I would like to see more examples here.
I hope I didn't forget any important pieces of information on this subject. Making this a community wiki so that anyone can add new information.
I can't speak for "major languages". Many "minor" languages do heap-allocated activation records, with each call using a chunk of heap space instead of a linear stack chunk. This allows recursion to go as deep as you have address space to allocate.
Some folks here claim that recursion that deep is wrong, and that using a "big linear stack" is just fine. That isn't right. I'd agree that if you have to use the entire address space, you do a problem of some kind. However, when one has very large graph or tree structures, you want to allow deep recursion and you don't want to guess at how much linear stack space you need first, because you'll guess wrong.
If you decide to go parallel, and you have lots (thousand to million of "grains" [think, small threads]) you can't have 10Mb of stack space allocated to each thread, because you'll be wasting gigabytes of RAM. How on earth could you ever have a million grains? Easy: lots of grains that interlock with one another; when a grain is frozen waiting for a lock, you can't get rid of it, and yet you still want to run other grains to use your available CPUs. This maximizes the amount of available work, and thus allows many physical processors to be used effectively.
The PARLANSE parallel programming language uses this very-large-number of parallel grains model, and heap allocation on function calls. We designed PARLANSE to enable the symbolic analysis and transformation of very large source computer programs (say, several million lines of code). These produce... giant abstract syntax trees, giant control/data flow graphs, giant symbol tables, with tens of millions of nodes. Lots of opportunity for parallel workers.
The heap allocation allows PARLANSE programs to be lexically scoped, even across parallelism boundaries, because one can implement "the stack" as a cactus stack, where forks occur in "the stack" for subgrains, and each grain can consequently see the activation records (parent scopes) of its callers. This makes passing big data structures cheap when recursing; you just reference them lexically.
One might think that heap allocation slows down the program. It does; PARLANSE pays about a 5% penalty in performance but gains the ability to process very large structures in parallel, with as many grains as the address space can hold.
Stack size and allocation is not necessarily related to the language you are using. It is more a question of processor and architecture.
Stack Segments are limited to 4GB on current Intel processors.
This following link is a good read, that may give you some of the answers you seek.
http://www.intel.com/Assets/PDF/manual/253665.pdf - Chapter 6.2
Having practically infinite stack space would be very bad in the case of a infinite recursion because it would turn an easily diagnosed error (stack overflow) into a much more problematic error (out of memory). With a stack overflow, a look at the stack trace will fairly quickly tell you what is going on. Alternately, when the system is out of memory, it may attempt other methods of solving it, such as using swap space, resulting in serious performance degradation.
On the other hand, I have rarely had issues with hitting the stack overflow barrier due to recursion. However, I can think of a couple of circumstance where it happened. However, moving to my own stack implemented as a std::vector was a simple solution to the problem.

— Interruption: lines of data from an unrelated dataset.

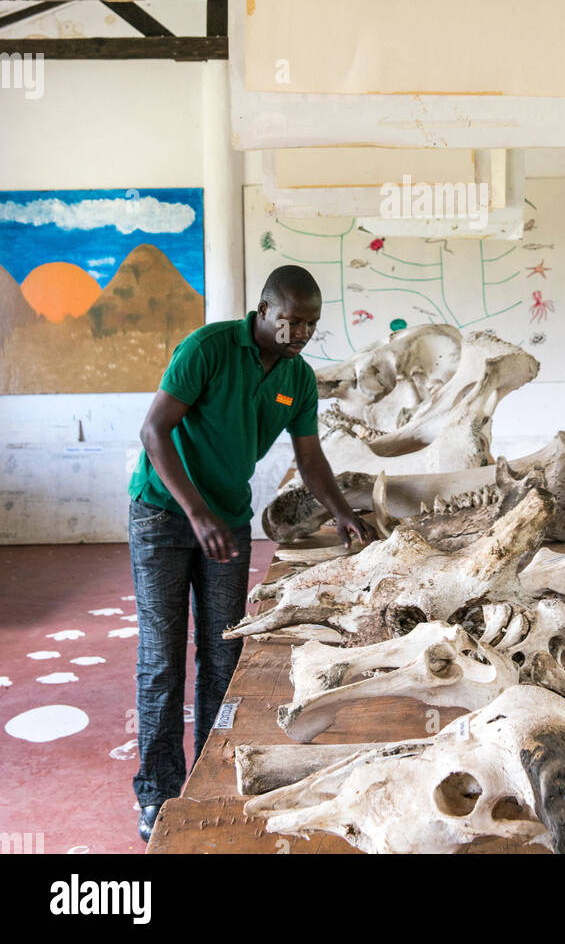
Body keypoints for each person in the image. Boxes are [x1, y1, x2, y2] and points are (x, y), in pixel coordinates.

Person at [127, 264, 377, 842]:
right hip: (164, 513)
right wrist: (197, 514)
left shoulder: (299, 378)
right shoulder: (208, 348)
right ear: (263, 311)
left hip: (228, 521)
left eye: (311, 324)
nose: (300, 334)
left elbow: (310, 459)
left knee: (224, 656)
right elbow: (154, 432)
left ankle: (211, 775)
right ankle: (158, 794)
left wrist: (343, 513)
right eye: (290, 321)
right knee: (162, 659)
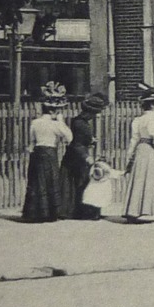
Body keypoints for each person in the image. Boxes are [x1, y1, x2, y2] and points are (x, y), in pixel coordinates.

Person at [121, 84, 154, 223]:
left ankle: (134, 211)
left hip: (140, 149)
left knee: (140, 179)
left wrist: (130, 156)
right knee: (153, 179)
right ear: (152, 105)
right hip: (150, 150)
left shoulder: (138, 120)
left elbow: (134, 139)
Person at [21, 81, 71, 223]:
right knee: (50, 181)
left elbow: (31, 142)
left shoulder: (35, 123)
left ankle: (34, 213)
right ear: (53, 110)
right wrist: (61, 121)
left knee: (37, 182)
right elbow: (69, 137)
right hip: (50, 153)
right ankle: (49, 213)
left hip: (37, 153)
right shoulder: (55, 124)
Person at [61, 91, 109, 220]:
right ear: (90, 112)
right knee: (81, 183)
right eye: (94, 113)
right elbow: (76, 143)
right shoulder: (80, 123)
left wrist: (90, 140)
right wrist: (86, 156)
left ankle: (83, 211)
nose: (95, 116)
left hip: (77, 155)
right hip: (77, 157)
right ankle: (82, 212)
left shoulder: (79, 122)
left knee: (81, 182)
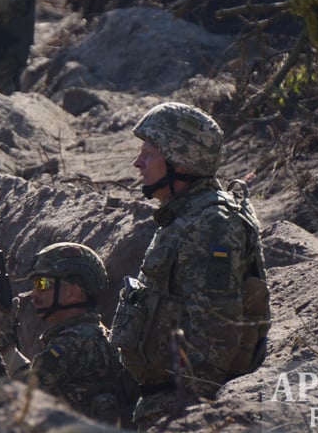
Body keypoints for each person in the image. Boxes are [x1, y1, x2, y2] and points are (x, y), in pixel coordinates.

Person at [110, 102, 271, 428]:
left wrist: (190, 415)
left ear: (180, 161)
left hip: (183, 407)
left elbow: (216, 334)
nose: (138, 162)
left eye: (150, 153)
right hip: (166, 400)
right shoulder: (186, 216)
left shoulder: (210, 223)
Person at [0, 242, 133, 426]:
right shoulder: (97, 334)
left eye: (43, 284)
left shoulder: (71, 344)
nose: (34, 294)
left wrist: (4, 343)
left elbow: (26, 395)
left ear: (73, 292)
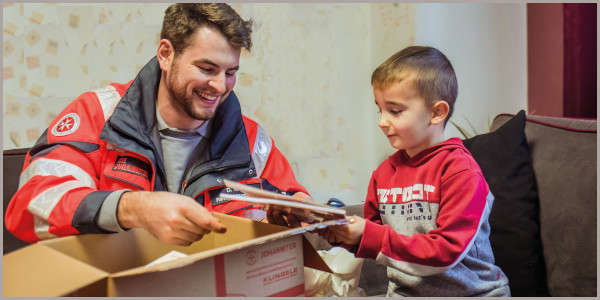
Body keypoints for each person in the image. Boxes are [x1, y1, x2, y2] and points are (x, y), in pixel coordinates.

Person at [5, 3, 309, 247]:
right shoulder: (98, 114)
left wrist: (298, 209)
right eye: (206, 68)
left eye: (230, 72)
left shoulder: (251, 140)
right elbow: (30, 208)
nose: (219, 86)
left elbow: (289, 200)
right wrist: (133, 208)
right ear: (166, 54)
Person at [318, 46, 511, 296]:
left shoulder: (461, 172)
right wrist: (343, 235)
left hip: (473, 294)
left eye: (395, 111)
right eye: (380, 109)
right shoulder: (383, 174)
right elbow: (376, 239)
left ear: (436, 112)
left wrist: (367, 234)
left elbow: (445, 252)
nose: (382, 121)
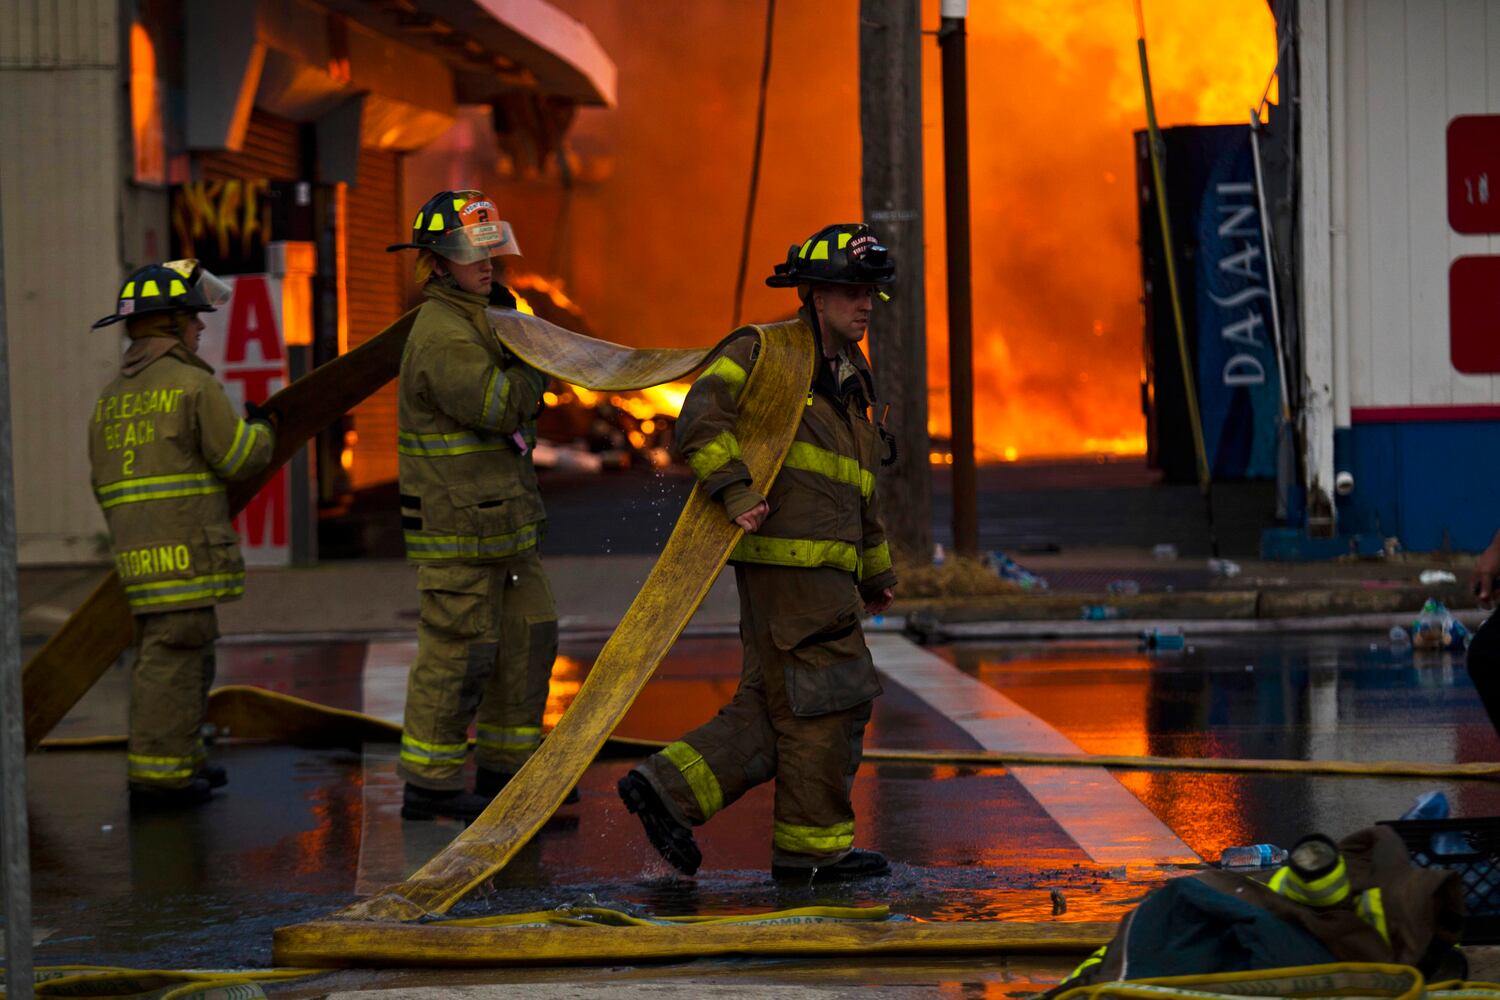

Now, what would be neat is if the language would allow me to mark a particular function as "heavily recursive", and then have it operate in its own stack space. That way I'd generally get the advantage of stopping when my recursion is out of whack, but I could still make use of extensive recursion when I wanted to.
Old languages implementations have static stack size, thus most new popular languages (that just copied old languages, and broke/fixed whatever they felt like) have the same issue.
There is no logical reason to have a static stack size unless you are in a formal methods setting. Why introduce faults where the code is correct? Erlang for example doesn't do this, because it handles faults, like any sane partial programming language should do.